■ Brief ■
Copy word for word the lines of the records below, beginning at the one with "52: (219, 150, 18.30)" and finishing at the one with "11: (279, 51, 0.34)", ends included, but none of the pictures.

■ Records supplied ■
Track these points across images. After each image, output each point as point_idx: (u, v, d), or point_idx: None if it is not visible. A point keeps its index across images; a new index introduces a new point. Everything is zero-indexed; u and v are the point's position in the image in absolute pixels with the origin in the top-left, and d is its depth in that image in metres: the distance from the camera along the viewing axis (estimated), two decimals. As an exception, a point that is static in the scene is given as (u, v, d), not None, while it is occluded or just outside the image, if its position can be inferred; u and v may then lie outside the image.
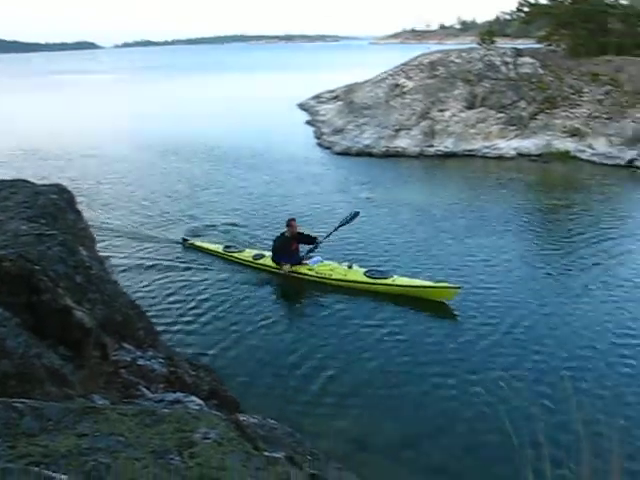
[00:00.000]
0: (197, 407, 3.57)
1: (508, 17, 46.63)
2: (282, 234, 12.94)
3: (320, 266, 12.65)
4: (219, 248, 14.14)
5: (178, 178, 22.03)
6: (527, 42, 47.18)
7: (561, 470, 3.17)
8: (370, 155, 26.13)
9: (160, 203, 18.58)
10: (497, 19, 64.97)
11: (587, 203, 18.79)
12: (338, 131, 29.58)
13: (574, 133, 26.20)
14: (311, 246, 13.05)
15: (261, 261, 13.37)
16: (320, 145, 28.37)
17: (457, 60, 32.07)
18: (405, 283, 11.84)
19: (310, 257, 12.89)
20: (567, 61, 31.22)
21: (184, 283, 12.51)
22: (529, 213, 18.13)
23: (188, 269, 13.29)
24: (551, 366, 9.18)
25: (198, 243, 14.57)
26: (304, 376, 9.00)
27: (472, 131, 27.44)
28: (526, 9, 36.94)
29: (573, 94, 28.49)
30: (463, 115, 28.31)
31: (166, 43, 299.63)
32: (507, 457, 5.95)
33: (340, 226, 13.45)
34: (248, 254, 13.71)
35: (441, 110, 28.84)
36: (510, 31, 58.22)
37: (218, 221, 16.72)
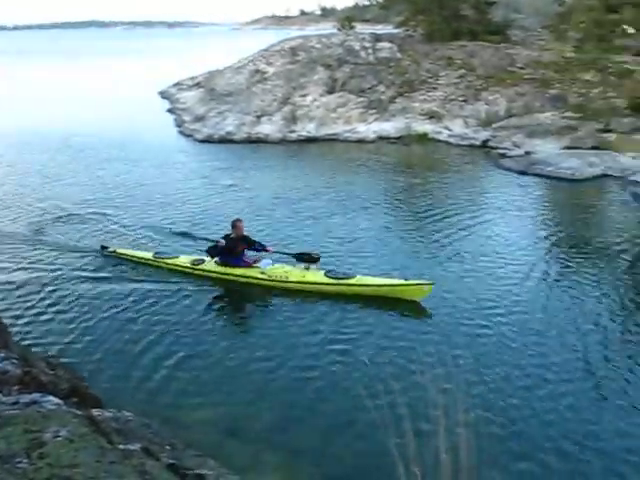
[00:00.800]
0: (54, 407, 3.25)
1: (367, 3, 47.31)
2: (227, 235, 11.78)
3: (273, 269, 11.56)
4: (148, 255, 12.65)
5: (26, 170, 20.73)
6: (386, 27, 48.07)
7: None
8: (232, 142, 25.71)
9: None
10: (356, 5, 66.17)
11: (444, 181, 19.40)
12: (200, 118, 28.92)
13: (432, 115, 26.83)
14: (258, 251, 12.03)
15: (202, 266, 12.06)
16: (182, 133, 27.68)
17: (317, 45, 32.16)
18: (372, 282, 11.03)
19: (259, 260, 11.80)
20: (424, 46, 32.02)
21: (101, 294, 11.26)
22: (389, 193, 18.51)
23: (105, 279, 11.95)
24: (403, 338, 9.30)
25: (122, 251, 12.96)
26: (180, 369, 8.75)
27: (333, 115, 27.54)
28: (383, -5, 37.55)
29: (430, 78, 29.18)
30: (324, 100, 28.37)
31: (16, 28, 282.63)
--
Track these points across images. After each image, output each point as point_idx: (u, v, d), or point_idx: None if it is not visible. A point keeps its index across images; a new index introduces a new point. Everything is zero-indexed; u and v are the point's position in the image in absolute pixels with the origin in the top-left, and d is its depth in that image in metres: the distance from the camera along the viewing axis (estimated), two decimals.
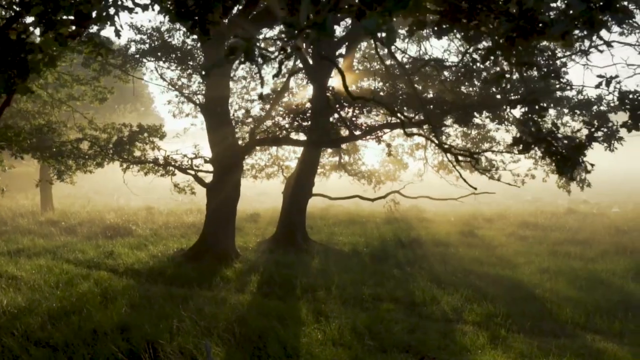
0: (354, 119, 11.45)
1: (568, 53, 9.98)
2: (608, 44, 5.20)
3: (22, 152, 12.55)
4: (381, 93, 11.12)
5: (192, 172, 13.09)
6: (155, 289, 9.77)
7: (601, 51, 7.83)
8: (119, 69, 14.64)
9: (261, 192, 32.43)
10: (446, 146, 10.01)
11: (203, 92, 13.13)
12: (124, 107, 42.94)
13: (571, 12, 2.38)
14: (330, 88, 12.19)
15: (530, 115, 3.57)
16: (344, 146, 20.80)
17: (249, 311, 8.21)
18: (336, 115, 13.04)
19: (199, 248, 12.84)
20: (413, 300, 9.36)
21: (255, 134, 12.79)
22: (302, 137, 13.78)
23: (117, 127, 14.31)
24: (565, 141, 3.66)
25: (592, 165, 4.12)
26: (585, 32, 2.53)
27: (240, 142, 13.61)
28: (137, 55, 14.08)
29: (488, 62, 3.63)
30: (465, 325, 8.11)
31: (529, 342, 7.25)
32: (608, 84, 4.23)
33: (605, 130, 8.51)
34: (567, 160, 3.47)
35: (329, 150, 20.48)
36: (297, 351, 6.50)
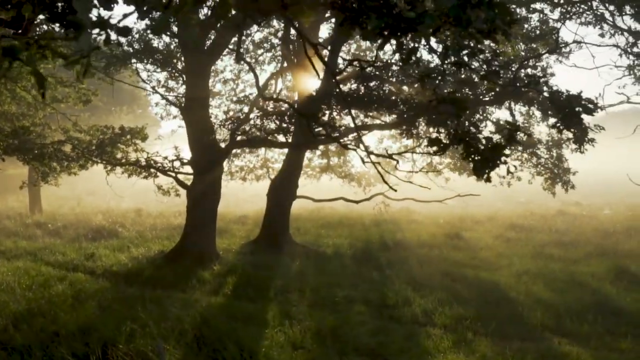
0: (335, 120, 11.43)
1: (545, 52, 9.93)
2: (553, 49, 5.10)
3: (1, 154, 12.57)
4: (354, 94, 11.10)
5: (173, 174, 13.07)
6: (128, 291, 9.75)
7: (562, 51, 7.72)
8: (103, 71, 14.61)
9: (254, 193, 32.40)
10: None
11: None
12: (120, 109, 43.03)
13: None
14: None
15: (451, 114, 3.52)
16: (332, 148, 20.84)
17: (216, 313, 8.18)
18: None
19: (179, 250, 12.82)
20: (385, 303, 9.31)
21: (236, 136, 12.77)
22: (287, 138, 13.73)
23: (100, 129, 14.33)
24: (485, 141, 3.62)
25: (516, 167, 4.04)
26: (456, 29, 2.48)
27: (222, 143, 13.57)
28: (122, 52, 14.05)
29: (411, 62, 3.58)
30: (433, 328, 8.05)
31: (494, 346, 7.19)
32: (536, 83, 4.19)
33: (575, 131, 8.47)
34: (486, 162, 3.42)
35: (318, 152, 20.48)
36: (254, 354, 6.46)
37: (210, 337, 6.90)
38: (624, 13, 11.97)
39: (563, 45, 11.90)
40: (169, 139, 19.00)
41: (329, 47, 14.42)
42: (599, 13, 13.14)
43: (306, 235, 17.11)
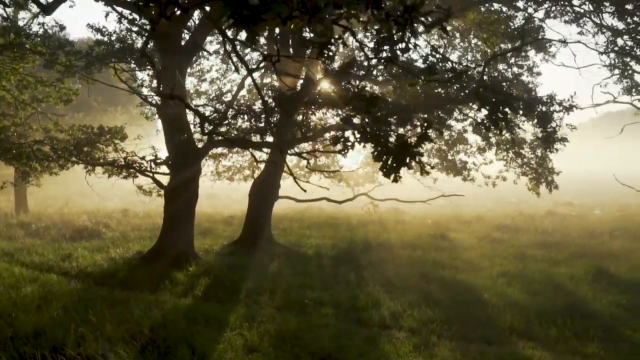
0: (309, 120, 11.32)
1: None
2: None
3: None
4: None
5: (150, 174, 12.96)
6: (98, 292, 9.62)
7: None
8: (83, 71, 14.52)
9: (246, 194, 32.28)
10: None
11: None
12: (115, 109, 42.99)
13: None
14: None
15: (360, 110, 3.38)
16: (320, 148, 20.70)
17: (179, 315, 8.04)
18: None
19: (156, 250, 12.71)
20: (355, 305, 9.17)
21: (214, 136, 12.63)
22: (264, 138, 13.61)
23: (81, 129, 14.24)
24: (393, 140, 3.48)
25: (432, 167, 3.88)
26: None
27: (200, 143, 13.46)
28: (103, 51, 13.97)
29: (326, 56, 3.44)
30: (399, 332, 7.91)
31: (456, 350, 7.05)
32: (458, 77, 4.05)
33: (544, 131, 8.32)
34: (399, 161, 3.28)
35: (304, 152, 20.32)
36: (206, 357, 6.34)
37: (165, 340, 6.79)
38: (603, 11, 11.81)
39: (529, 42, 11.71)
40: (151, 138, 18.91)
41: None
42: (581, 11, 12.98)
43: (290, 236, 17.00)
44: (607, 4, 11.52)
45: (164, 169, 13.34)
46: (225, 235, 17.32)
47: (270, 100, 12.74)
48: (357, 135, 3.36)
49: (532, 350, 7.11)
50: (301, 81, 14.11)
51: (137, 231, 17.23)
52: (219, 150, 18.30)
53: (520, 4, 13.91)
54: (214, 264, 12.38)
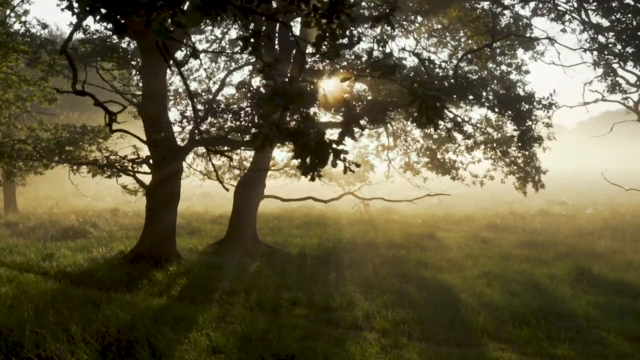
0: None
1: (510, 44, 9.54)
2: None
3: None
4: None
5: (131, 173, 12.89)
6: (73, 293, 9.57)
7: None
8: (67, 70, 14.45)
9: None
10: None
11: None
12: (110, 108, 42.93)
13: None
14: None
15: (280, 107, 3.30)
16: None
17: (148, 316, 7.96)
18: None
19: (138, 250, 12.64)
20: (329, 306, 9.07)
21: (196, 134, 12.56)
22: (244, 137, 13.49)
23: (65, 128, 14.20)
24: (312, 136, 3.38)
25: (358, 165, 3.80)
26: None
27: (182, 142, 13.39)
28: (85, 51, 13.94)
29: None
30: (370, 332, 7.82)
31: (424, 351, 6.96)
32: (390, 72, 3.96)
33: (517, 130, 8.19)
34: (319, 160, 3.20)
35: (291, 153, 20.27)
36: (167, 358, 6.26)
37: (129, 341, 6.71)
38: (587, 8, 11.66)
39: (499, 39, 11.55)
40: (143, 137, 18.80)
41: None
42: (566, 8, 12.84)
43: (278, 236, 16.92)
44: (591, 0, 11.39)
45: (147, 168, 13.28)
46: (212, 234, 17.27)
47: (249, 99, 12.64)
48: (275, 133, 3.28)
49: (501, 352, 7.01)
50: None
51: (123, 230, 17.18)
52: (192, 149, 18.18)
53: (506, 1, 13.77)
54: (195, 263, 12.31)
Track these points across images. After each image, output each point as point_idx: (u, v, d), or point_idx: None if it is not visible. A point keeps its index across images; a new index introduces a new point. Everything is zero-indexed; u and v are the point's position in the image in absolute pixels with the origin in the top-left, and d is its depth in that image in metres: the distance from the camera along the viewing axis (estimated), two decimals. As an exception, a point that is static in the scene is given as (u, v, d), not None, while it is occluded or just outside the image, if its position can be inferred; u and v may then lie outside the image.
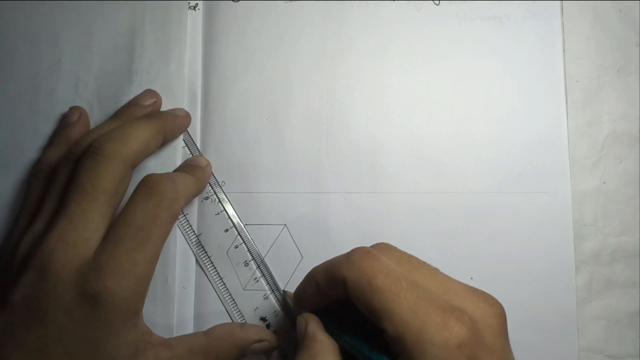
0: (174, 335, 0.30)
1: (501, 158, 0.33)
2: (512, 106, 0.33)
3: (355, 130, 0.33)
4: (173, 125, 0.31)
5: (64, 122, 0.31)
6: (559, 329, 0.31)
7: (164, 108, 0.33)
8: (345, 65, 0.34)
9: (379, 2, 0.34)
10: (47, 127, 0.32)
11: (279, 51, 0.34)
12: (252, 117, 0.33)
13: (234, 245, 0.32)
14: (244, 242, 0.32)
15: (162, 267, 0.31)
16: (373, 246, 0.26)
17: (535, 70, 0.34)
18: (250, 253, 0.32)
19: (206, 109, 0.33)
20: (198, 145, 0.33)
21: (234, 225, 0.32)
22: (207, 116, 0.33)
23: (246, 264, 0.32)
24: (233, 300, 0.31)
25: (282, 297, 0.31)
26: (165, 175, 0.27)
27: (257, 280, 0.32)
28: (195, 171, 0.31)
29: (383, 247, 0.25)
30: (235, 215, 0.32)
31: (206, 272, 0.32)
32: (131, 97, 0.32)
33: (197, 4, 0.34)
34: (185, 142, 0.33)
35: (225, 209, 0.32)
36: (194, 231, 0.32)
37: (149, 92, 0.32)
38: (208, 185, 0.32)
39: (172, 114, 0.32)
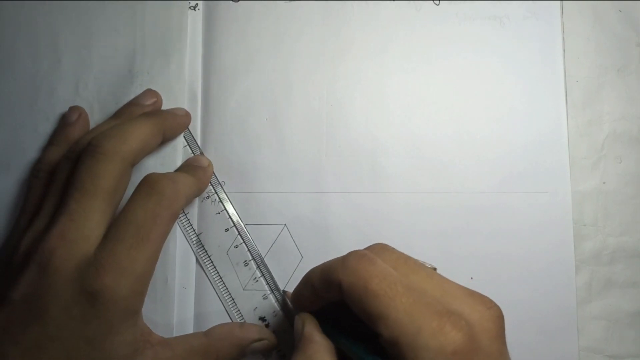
==
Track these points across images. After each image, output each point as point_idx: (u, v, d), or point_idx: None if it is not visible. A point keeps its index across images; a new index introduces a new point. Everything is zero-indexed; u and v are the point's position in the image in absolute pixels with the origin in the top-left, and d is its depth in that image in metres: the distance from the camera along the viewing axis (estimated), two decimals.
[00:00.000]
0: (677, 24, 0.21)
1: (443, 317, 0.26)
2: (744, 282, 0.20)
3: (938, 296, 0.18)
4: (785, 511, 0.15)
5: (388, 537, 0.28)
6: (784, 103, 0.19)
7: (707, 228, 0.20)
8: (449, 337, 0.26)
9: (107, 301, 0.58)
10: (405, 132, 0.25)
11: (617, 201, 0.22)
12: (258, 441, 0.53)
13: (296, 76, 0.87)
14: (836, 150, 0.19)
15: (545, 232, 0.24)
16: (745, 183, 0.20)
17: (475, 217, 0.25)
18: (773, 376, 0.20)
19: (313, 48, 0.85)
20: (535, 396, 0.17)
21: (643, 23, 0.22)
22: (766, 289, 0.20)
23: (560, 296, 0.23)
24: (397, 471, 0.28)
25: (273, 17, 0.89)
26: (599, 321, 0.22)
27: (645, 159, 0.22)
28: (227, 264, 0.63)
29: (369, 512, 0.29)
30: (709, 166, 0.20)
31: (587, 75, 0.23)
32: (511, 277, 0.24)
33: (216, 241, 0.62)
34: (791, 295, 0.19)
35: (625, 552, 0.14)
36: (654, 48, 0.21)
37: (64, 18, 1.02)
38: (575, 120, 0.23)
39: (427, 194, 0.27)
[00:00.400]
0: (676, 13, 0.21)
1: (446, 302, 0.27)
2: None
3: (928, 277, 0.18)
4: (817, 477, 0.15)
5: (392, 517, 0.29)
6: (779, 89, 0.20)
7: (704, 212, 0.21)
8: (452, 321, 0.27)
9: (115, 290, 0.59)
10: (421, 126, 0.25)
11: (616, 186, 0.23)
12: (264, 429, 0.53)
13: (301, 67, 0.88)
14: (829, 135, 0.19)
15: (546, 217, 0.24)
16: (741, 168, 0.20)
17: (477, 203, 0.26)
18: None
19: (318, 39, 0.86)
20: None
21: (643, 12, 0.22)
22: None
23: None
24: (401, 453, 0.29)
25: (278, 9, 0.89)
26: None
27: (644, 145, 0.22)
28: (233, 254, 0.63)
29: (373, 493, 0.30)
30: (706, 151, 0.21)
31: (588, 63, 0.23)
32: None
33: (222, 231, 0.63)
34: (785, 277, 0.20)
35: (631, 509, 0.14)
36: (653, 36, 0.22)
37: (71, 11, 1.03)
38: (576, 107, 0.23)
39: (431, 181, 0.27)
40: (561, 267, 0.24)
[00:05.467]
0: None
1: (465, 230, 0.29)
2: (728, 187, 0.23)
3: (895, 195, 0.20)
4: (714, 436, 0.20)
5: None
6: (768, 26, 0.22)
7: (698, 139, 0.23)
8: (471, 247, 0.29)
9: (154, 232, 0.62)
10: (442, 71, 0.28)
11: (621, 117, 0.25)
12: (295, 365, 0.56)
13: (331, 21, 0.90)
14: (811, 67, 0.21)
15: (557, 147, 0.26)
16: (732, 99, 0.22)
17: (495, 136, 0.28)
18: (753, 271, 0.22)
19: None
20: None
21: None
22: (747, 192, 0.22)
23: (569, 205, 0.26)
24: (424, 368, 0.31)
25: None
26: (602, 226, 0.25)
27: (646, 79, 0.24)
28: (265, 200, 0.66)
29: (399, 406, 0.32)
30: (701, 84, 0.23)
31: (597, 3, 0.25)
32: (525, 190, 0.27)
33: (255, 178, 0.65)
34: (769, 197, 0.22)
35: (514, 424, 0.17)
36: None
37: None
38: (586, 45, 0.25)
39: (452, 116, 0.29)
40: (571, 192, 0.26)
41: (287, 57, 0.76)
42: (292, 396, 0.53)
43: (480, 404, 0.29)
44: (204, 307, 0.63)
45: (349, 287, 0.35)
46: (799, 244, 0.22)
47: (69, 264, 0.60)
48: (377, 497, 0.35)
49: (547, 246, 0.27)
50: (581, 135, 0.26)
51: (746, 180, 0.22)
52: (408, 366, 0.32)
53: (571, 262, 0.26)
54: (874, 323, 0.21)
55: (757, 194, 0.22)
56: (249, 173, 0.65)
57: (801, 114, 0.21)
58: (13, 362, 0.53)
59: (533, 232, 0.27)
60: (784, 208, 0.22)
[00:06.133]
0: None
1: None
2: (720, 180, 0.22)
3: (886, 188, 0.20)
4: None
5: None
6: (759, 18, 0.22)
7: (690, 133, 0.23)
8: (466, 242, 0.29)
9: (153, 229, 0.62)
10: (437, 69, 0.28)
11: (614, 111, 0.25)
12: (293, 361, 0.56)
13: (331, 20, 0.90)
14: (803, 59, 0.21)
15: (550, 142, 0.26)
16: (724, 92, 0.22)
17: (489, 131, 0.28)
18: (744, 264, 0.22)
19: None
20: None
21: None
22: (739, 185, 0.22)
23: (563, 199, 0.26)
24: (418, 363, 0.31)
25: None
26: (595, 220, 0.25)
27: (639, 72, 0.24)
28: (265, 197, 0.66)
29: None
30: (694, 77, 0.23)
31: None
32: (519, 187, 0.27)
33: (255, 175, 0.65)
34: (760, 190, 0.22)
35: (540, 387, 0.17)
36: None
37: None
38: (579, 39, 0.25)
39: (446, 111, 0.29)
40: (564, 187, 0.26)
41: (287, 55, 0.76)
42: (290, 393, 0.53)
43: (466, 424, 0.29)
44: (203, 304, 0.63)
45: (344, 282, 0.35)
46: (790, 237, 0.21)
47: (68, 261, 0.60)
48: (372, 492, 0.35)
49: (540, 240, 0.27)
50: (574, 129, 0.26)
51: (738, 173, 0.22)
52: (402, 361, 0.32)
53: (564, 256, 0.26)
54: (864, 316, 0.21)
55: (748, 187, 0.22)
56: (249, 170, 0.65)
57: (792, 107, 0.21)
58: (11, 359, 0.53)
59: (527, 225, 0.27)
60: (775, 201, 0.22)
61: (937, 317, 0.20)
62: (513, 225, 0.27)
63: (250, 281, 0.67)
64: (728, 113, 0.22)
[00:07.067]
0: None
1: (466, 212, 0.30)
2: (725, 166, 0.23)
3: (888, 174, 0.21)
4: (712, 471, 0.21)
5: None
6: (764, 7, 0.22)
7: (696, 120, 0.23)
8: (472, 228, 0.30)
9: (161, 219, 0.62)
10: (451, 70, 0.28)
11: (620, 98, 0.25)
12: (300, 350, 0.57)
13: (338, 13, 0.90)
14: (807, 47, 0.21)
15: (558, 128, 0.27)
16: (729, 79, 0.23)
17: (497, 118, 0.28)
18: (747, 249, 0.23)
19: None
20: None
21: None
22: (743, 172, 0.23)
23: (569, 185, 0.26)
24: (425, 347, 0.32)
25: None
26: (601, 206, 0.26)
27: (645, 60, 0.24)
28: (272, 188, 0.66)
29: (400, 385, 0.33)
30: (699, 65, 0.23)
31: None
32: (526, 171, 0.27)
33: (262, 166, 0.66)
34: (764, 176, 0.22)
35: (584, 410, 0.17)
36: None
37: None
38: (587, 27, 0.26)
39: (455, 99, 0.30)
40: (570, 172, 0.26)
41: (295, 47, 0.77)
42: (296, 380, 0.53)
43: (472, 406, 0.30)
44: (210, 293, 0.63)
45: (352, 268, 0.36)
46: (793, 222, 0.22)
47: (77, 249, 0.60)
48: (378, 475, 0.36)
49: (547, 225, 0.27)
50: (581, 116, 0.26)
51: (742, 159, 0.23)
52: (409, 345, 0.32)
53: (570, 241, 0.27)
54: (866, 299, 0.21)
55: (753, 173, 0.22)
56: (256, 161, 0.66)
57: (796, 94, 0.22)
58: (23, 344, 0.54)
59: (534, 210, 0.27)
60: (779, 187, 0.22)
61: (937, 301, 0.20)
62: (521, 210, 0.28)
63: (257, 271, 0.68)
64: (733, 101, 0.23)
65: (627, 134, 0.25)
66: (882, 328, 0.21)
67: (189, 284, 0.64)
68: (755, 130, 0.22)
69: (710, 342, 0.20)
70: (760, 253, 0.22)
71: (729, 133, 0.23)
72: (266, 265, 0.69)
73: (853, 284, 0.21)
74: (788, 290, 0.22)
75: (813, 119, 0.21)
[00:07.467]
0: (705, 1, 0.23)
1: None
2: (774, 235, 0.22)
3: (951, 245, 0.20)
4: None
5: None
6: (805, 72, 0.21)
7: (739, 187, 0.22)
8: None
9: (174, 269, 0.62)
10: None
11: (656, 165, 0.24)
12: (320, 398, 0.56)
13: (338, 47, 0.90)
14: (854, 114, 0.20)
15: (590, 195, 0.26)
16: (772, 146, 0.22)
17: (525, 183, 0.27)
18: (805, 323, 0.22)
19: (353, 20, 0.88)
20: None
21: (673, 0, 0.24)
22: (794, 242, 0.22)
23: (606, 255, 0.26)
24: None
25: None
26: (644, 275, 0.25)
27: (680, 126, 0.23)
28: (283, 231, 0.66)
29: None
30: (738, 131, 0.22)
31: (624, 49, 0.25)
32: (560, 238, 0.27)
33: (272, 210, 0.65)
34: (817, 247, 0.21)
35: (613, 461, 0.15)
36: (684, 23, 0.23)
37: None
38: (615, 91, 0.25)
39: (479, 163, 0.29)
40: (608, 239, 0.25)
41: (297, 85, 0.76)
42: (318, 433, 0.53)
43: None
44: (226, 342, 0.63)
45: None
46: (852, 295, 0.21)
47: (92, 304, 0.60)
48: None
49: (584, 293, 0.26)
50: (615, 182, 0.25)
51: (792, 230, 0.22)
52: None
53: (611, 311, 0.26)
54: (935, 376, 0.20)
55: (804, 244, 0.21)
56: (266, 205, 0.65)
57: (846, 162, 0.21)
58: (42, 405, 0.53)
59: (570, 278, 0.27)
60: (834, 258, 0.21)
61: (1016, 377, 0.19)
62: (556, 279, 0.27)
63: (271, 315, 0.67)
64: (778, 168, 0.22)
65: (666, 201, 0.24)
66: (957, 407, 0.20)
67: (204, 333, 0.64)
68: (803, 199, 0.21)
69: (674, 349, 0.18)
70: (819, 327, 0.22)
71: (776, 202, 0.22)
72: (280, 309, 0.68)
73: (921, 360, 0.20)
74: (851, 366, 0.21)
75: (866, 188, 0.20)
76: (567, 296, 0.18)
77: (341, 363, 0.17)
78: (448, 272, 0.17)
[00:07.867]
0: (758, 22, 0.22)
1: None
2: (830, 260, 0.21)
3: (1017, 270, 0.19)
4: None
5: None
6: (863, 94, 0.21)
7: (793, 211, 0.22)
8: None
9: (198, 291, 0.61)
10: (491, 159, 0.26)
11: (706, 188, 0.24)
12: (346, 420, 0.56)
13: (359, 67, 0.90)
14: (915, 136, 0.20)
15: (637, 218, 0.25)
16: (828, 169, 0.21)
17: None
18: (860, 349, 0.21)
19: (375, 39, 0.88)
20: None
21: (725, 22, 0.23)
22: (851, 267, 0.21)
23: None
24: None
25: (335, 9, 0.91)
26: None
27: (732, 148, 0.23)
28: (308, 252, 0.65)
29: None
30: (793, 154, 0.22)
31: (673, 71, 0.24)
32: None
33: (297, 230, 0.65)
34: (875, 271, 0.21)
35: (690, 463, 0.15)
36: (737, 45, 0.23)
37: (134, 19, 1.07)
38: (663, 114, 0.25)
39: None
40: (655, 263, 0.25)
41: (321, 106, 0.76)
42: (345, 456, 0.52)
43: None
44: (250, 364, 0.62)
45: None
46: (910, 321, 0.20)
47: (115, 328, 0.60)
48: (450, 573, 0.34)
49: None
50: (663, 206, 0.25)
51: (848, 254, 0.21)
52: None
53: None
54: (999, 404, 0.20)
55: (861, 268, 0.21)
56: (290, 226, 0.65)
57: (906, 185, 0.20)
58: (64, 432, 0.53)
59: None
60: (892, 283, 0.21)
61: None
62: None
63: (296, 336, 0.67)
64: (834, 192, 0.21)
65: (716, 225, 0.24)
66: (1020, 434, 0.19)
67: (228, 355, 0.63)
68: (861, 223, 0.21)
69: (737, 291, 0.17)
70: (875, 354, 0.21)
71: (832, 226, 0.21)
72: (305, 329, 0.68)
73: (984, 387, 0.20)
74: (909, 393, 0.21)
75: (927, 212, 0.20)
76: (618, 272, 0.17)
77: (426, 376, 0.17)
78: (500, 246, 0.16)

■ Answer area ■
52: (219, 150, 18.30)
53: (520, 4, 13.91)
54: (214, 264, 12.38)
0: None
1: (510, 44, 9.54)
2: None
3: None
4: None
5: (131, 173, 12.89)
6: (73, 293, 9.57)
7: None
8: (67, 70, 14.45)
9: None
10: None
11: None
12: (110, 108, 42.93)
13: None
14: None
15: (280, 107, 3.30)
16: None
17: (148, 316, 7.96)
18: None
19: (138, 250, 12.64)
20: (329, 306, 9.07)
21: (196, 134, 12.56)
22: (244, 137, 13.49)
23: (65, 128, 14.20)
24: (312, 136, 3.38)
25: (358, 165, 3.80)
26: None
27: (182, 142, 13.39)
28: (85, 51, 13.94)
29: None
30: (370, 332, 7.82)
31: (424, 351, 6.96)
32: (390, 72, 3.96)
33: (517, 130, 8.19)
34: (319, 160, 3.20)
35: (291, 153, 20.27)
36: (167, 358, 6.26)
37: (129, 341, 6.71)
38: (587, 8, 11.66)
39: (499, 39, 11.55)
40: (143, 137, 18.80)
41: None
42: (566, 8, 12.84)
43: (278, 236, 16.92)
44: (591, 0, 11.39)
45: (147, 168, 13.28)
46: (212, 234, 17.27)
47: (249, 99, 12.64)
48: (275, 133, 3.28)
49: (501, 352, 7.01)
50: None
51: (123, 230, 17.18)
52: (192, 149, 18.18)
53: (506, 1, 13.77)
54: (195, 263, 12.31)
Track these points across images. After each image, output each point as point_idx: (u, v, d), or point_idx: None if it is not visible. A point keeps its index across images; a new index introduces a new point. Everything is zero-indexed; u and v are the point's position in the image in absolute pixels with the origin in the top-left, and d is its depth in that image in metres: the distance from the camera along the viewing axis (estimated), two decimals. As an exception, a point that is static in the scene is given as (u, v, d), not None, while it is occluded or just outside the image, if its position can be inferred; u and v may then lie outside the image.
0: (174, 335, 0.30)
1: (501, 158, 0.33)
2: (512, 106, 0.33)
3: (355, 130, 0.33)
4: (173, 125, 0.31)
5: (64, 122, 0.31)
6: (559, 329, 0.31)
7: (164, 108, 0.33)
8: (345, 65, 0.34)
9: (379, 2, 0.34)
10: (47, 127, 0.32)
11: (279, 51, 0.34)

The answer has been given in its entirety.